Oh yeah....it does sound like he pulled one on you. Sorry. Where in MS are you from? I'm from north MS. I've been trying to find more team penning/sorting events closer to me, but everything is in TN or further down south it seems! 
He is a beautiful horse though. Good luck getting some answers from "Jared"


----------



## corinowalk (Apr 26, 2010)

Same horse?


----------



## horselovermic (Jul 25, 2011)

^that one doesn't have white on his nose.


----------



## MsBHavin (Nov 29, 2010)

do you have any better pictures of your new horse? like facial markings? maybe he's a Son of CD Olena like Bubba suggested


----------



## horselovermic (Jul 25, 2011)

his pretty face =]


----------



## lilkitty90 (Nov 11, 2009)

he's definitely gorgeous!


----------



## Elana (Jan 28, 2011)

Wow. Horse dealers.... 

Like I said.. the Age caught my eye.... and with the ad for CD O'Lena... well that clinches it. Your horse is bay............

BUT, if that is him working.. he is still a nice horse. If the owner lied.. and the papers are a lie... Oh I would be having an issue with him. Problem is FL is one of those states it is hard to get someone on something like this.. but dang I would try!!!!! $10k of misrepresentation is a LOT of misrepresentation.... IMO


----------



## iridehorses (Oct 22, 2007)

If the pics of your horse are representative of the way he works, that is a nice horse. I would suspect that he is an offspring of CD Olena and that you may have misunderstood. In any case, before money transferred hands, I certainly would be in possession of his papers as well as the horse. There are escrows that could be used for just such a thing. I would also have been in possession of a copy of his papers while I was negotiating his purchase and would have run them through AQHA to check on any show or breeding records.

As for his worth, it depends on what he has done as well as his age and the results of a PPE.

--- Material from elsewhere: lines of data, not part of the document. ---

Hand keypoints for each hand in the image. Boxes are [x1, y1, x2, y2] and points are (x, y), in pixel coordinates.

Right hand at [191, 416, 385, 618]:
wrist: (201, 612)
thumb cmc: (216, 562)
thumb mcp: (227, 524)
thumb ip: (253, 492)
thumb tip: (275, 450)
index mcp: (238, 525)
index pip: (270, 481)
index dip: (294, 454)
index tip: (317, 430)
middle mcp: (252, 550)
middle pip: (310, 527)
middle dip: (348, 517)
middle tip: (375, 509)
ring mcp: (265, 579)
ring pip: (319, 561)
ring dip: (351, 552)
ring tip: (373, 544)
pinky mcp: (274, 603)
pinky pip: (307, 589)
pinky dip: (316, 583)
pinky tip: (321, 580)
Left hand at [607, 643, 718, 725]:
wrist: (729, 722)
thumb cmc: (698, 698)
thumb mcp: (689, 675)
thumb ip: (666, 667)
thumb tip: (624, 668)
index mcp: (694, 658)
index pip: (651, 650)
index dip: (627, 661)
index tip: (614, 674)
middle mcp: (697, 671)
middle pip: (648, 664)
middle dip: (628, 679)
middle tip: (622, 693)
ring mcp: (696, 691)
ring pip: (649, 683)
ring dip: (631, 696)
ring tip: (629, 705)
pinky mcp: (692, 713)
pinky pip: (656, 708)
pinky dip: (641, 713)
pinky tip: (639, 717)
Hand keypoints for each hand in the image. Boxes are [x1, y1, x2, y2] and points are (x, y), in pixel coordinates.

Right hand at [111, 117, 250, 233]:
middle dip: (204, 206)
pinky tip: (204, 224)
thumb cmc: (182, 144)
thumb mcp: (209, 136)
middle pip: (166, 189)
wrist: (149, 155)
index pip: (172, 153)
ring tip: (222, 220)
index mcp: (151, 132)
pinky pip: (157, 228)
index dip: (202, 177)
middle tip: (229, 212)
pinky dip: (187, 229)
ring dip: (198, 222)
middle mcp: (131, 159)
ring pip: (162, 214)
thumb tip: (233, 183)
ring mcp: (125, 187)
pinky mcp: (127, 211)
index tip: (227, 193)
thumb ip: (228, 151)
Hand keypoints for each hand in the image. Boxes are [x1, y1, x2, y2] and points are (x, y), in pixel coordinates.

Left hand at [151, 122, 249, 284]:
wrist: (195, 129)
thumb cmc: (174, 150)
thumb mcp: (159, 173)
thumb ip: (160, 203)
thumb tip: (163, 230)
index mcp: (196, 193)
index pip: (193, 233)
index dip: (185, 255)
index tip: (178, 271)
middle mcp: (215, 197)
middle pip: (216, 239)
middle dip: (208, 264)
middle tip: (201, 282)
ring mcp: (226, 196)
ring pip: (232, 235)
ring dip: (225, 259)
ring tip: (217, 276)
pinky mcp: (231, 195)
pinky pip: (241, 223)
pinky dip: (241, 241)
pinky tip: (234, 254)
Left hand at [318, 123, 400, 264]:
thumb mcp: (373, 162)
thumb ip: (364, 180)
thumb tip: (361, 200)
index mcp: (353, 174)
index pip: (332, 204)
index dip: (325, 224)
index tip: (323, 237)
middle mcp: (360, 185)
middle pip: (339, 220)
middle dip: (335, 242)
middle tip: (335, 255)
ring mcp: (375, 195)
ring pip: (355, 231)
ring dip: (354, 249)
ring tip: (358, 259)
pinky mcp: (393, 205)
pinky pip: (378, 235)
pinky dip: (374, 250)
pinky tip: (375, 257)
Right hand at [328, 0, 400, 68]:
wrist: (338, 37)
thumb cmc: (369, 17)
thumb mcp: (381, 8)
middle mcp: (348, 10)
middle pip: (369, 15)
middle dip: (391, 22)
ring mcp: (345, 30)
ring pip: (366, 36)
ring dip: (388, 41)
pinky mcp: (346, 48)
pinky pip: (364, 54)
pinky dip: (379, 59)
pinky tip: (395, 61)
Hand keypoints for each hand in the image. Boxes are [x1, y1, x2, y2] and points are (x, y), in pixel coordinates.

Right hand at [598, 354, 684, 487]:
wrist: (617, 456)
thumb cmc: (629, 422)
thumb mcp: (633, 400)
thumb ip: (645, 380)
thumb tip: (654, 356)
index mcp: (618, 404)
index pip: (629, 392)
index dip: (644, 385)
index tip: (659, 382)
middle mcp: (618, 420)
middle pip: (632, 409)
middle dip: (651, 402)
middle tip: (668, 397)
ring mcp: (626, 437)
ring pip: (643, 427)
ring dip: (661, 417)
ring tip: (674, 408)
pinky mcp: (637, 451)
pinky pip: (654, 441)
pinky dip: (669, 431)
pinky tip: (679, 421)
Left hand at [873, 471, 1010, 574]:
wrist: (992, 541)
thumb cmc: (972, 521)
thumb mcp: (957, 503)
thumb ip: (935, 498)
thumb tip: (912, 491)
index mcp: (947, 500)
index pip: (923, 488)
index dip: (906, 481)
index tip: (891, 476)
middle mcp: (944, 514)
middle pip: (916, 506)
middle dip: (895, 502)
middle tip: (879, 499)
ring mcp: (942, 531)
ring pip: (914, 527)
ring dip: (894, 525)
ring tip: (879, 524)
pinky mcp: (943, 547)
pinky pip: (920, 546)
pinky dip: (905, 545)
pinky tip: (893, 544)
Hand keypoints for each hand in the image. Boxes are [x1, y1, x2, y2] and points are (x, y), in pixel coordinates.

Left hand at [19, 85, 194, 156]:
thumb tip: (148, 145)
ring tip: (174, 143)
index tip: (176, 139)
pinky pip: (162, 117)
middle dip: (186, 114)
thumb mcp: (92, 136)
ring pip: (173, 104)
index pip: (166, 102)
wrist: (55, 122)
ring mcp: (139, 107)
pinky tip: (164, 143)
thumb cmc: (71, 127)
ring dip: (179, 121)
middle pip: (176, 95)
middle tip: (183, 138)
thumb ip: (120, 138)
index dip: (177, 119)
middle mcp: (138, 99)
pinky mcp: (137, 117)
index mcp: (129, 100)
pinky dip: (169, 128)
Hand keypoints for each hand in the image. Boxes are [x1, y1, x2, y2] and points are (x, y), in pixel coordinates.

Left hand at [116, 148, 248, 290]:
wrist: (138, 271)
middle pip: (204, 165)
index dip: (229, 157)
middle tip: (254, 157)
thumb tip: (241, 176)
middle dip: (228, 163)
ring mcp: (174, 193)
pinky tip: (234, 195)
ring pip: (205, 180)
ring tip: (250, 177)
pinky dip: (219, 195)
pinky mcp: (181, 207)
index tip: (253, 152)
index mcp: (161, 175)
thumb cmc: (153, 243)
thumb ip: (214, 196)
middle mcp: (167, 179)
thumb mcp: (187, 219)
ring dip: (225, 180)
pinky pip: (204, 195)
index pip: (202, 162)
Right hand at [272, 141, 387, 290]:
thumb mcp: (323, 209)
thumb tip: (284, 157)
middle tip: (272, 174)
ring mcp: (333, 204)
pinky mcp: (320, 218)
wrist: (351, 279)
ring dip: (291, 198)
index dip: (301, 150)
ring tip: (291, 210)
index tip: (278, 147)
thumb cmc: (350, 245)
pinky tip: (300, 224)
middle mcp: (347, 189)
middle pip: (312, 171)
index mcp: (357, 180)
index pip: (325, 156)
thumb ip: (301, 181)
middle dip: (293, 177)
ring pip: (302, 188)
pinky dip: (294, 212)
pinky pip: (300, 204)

I've had a number of horses that could work a cow as well as the pictures you posted and had great breeding as well. I paid considerably less but the horses themselves were never real money winners so they were not worth as much as one that was.


----------



## JustDressageIt (Oct 4, 2007)

Subscribing.
_Posted via Mobile Device_


----------



## Saddlebag (Jan 17, 2011)

If the horse is not who it was represented as AQHA would likely be interested.


----------



## MacabreMikolaj (May 9, 2009)

Who spends 10K on a horse sight unseen without knowing a thing about the discipline it's supposedly champion in? How did you even hear about this horse?

Not buying it.


----------



## Starlite (Jan 25, 2011)

Not buying this either...it all sounds like a load of malarkey to me.


----------